◆ TEKS SUMBER:
- - - - -
Tak aneh jika manajemen Kaltim Prima Coal ketar-ketir. Apalagi keberatan mereka atas hasil pemeriksaan tak cepat direspons Direktorat Pajak. Lewat satu tahun, persoalan ini tetap mengambang. Pada titik gawat inilah Denny Adrianz bermanuver. Lewat dua makelar pajak—kakak-adik Imam Cahyo Maliki dan Alif Kuncoro—dia berkenalan dengan Gayus Halomoan Tambunan. Jalur kongkalikong via Gayus pun disiapkan.

Kini terungkap, manuver Denny ternyata bukan hanya itu. Dia juga bergerak mengadukan ”kelambanan” Direktorat Pajak kepada Inspektorat Jenderal Kementerian Keuangan. Dalam surat yang diterima Sutardi, Denny menulis, ”Yang menjadi persoalan adalah kepastian hukum atas hasil pemeriksaan.”

Penerbitan surat ketetapan pajak untuk Kaltim Prima Coal, menurut Denny dalam surat itu, amat penting buat langkah korporasinya di masa depan. ”Kiranya Bapak Pejabat yang terhormat dapat menelusuri kembali kendala apa yang menyebabkan tertahannya Surat Ketetapan Pajak tersebut,” demikian Denny di penutup suratnya.

Ditemui awal April lalu, Staf Ahli Menteri Keuangan Robert Pakpahan membenarkan pentingnya sebuah surat ketetapan pajak untuk wajib pajak. ”Kalau surat ketetapan itu keluar, berarti tidak ada unsur pidana, dan tidak akan ada penyidikan,” katanya.

Tak aneh jika Sutardi bergerak ekstracepat. Tanpa menunggu disposisi dari atasannya, dia langsung bertindak. Sutardi menunjuk seorang anak buahnya untuk menanyakan masalah ini ke staf Kantor Pelayanan Pajak untuk Wajib Pajak Besar di Gambir, Jakarta Pusat. Di sanalah proses pemeriksaan Kaltim Prima macet.

Tunggu punya tunggu, belakangan diperoleh kabar bahwa surat ketetapan pajak untuk Kaltim Prima sebenarnya sudah siap dirilis di Gambir. Hanya ada satu masalah: surat pemberitahuan pajak Kaltim dibuat dengan mata uang rupiah, sementara hasil pemeriksaan menggunakan mata uang dolar Amerika.

Sesuai dengan prosedur, Kantor Pelayanan Pajak Gambir pun meminta petunjuk kepada Direktorat Perpajakan I di Kantor Direktorat Pajak untuk masalah ini. Entah kenapa, selama hampir setahun, petunjuk yang diminta tak kunjung turun. Surat ketetapan pajak untuk Kaltim Prima tetap macet.

Lagi-lagi tanpa perintah atasan—disposisi Inspektur Jenderal baru turun pada akhir Juni 2008—Sutardi terus merangsek. Pada pertengahan Juni 2008, dia menemui Djalintar Sidjabat, Direktur Perpajakan I di Direktorat Pajak, yang menangani masalah pajak pertambahan nilai. Keputusan Djalintar bisa menjadi rujukan untuk kasus perbedaan kurs mata uang dalam pelaporan pajak, seperti yang terjadi dalam kasus Kaltim Prima Coal. Sutardi bertanya berapa lama waktu yang dibutuhkan untuk merespons laporan macam ini. ”Dua hari,” kata Djalintar—seperti ditirukan Sutardi di hadapan tim pemeriksa Inspektorat Jenderal.
- - - - -
◆ KEGIATAN 1: Sajikan baris-baris entri sebagai daftar bernomor, mulai dari baris pertama entri sampai baris yang memuat "抄訳です。 ドキュメント MCPツールが..", termasuk baris itu. Lewati baris kosong dan jangan cantumkan gambar.

◆ ENTRI HASIL EKSTRAKSI:
- - - - -
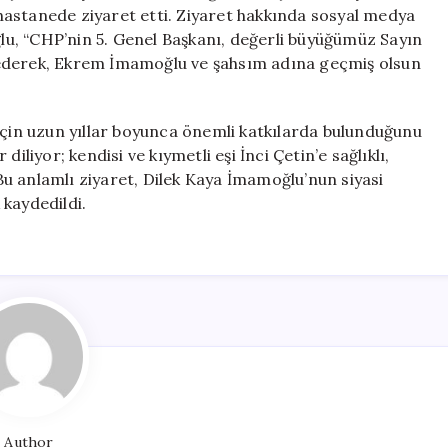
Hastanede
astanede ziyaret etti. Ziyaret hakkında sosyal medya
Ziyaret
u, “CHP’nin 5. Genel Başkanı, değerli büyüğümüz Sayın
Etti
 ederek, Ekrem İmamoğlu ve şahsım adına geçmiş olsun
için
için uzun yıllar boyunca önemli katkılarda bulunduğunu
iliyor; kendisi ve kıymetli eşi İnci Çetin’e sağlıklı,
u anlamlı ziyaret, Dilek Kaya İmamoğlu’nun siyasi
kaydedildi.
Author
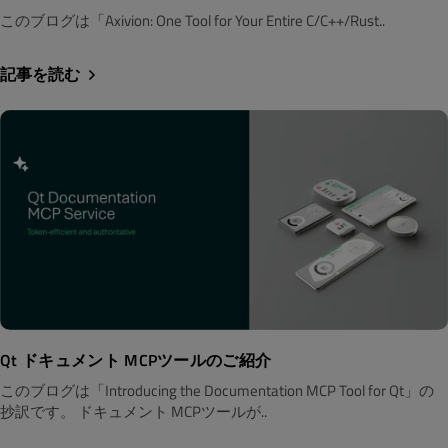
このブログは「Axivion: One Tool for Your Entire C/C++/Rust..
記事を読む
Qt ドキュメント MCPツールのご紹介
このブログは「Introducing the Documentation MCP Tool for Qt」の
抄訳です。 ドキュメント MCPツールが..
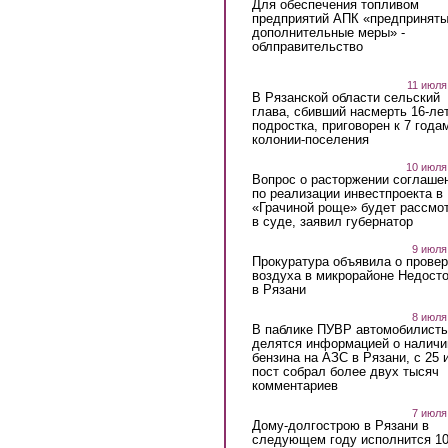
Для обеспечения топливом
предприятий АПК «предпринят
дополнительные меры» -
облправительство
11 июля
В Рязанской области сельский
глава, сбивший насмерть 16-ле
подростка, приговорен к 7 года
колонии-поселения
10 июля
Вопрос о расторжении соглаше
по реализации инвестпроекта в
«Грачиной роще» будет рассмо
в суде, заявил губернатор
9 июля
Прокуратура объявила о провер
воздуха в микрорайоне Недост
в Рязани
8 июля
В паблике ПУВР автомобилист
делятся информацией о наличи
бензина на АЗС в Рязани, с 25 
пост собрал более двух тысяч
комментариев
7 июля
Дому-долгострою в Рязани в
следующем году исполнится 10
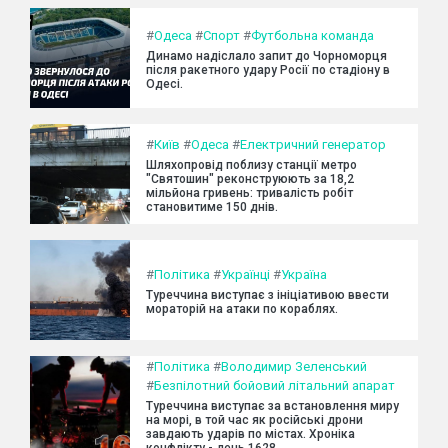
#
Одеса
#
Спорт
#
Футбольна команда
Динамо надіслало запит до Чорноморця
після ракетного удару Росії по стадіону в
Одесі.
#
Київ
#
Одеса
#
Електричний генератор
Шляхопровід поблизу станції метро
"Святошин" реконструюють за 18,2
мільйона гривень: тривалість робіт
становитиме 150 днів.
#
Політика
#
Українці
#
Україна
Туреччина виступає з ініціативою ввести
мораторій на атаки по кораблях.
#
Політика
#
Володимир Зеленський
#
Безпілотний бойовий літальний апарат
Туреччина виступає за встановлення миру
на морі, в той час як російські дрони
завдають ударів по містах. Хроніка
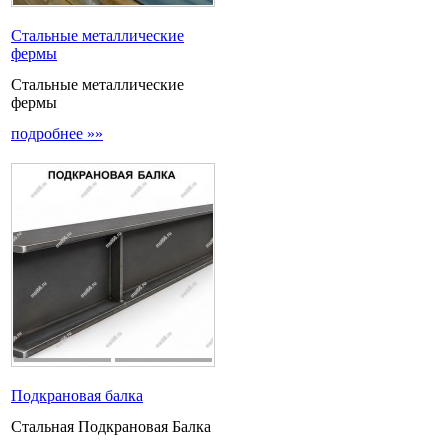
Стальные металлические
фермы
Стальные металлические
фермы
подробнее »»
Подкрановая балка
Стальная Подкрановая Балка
- - - - -
◆ KEGIATAN 2: Tuliskan lanjutan teks tentang kasus pajak Kaltim Prima Coal, dimulai setelah kalimat terakhirnya.

◆ JAWABAN YANG DIHARAPKAN 1:
1. Hastanede
2. astanede ziyaret etti. Ziyaret hakkında sosyal medya
3. Ziyaret
4. u, “CHP’nin 5. Genel Başkanı, değerli büyüğümüz Sayın
5. Etti
6.  ederek, Ekrem İmamoğlu ve şahsım adına geçmiş olsun
7. için
8. için uzun yıllar boyunca önemli katkılarda bulunduğunu
9. iliyor; kendisi ve kıymetli eşi İnci Çetin’e sağlıklı,
10. u anlamlı ziyaret, Dilek Kaya İmamoğlu’nun siyasi
11. kaydedildi.
12. Author
13. このブログは「Axivion: One Tool for Your Entire C/C++/Rust..
14. 記事を読む
15. Qt ドキュメント MCPツールのご紹介
16. このブログは「Introducing the Documentation MCP Tool for Qt」の
17. 抄訳です。 ドキュメント MCPツールが..

◆ JAWABAN YANG DIHARAPKAN 2:
Akhirnya, pada akhir Juni 2008, hasil pemeriksaan dinilai cukup. Sutardi membuat nota dinas untuk atasannya, Inspektur Jenderal Kementerian Keuangan Permana Agung. Dia menyarankan Inspektur Jenderal segera mengirim surat ke Direktur Jenderal Pajak—waktu itu dijabat Darmin Nasution—mendesak supaya surat ketetapan pajak Kaltim Prima Coal segera dikeluarkan. Sutardi juga meminta surat Inspektur Jenderal itu ditembuskan ke Direktur Perpajakan I Direktorat Jenderal Pajak dan Kepala Kantor Pelayanan Pajak di Gambir.

Yang tak disangka-sangka, surat pengaduan Bumi Resources tentang sengkarut pajak Kaltim Prima Coal hampir dua bulan sebelumnya ternyata juga baru ditembuskan ke Inspektur Jenderal Kementerian Keuangan pada hari itu. Keterlambatan surat inilah yang belakangan jadi sorotan para auditor internal di Kementerian Keuangan. ”Ada yang tidak wajar,” kata sumber Tempo.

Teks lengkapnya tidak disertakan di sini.